━━ MATERIAL FOR THE TASK ━━
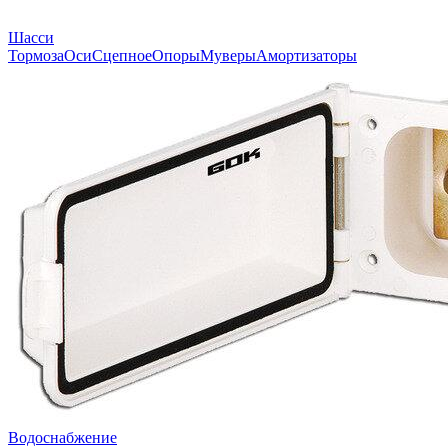
Шасси
Тормоза
Оси
Сцепное
Опоры
Муверы
Амортизаторы
Водоснабжение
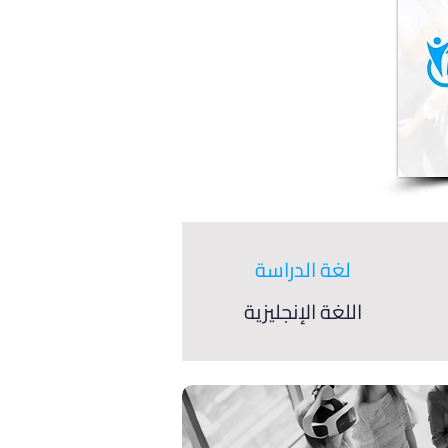
لغة الدراسة
اللغة الإنجليزية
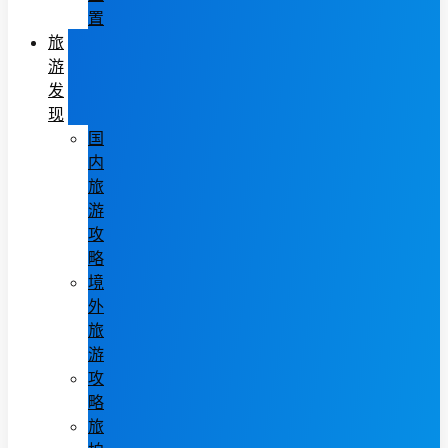
置
旅
游
发
现
国
内
旅
游
攻
略
境
外
旅
游
攻
略
旅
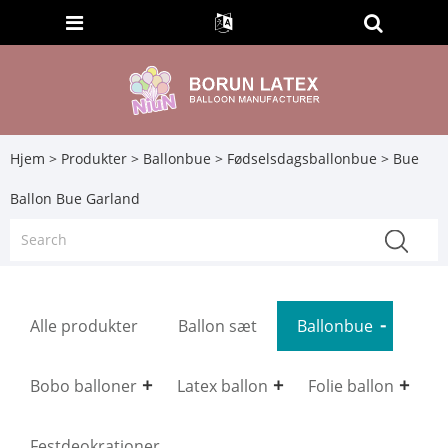
Hjem
>
Produkter
>
Ballonbue
>
Fødselsdagsballonbue
> Bue
Ballon Bue Garland
Alle produkter
Ballon sæt
Ballonbue
Bobo balloner
Latex ballon
Folie ballon
Festdeokrationer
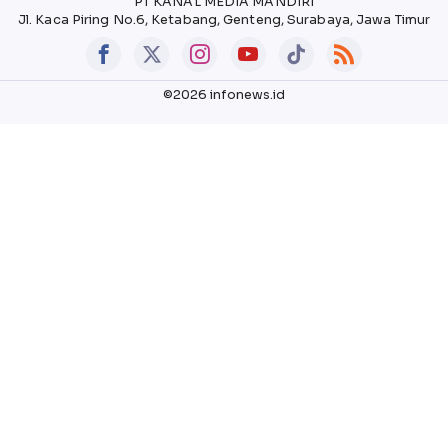
PT KANAL MEDIA MANDIRI
Jl. Kaca Piring No.6, Ketabang, Genteng, Surabaya, Jawa Timur
©2026 infonews.id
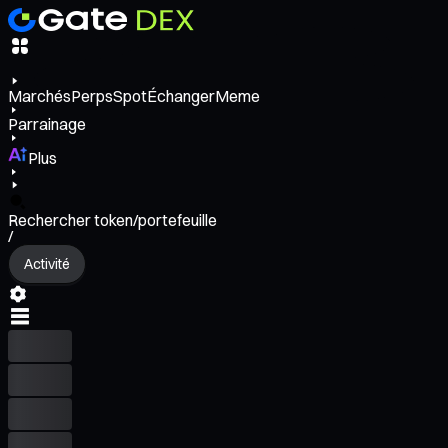
Marchés
Perps
Spot
Échanger
Meme
Parrainage
Plus
Rechercher token/portefeuille
/
Activité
━━━
Drop the images; return the entries above exactly as they appear.

ANSWER BOX >>
Шасси
Тормоза
Оси
Сцепное
Опоры
Муверы
Амортизаторы
Водоснабжение
لغة الدراسة
اللغة الإنجليزية
置
旅
游
发
现
国
内
旅
游
攻
略
境
外
旅
游
攻
略
旅
Hjem
>
Produkter
>
Ballonbue
>
Fødselsdagsballonbue
> Bue
Ballon Bue Garland
Alle produkter
Ballon sæt
Ballonbue
Bobo balloner
Latex ballon
Folie ballon
Festdeokrationer
PT KANAL MEDIA MANDIRI
Jl. Kaca Piring No.6, Ketabang, Genteng, Surabaya, Jawa Timur
©2026 infonews.id
Marchés
Perps
Spot
Échanger
Meme
Parrainage
Plus
Rechercher token/portefeuille
/
Activité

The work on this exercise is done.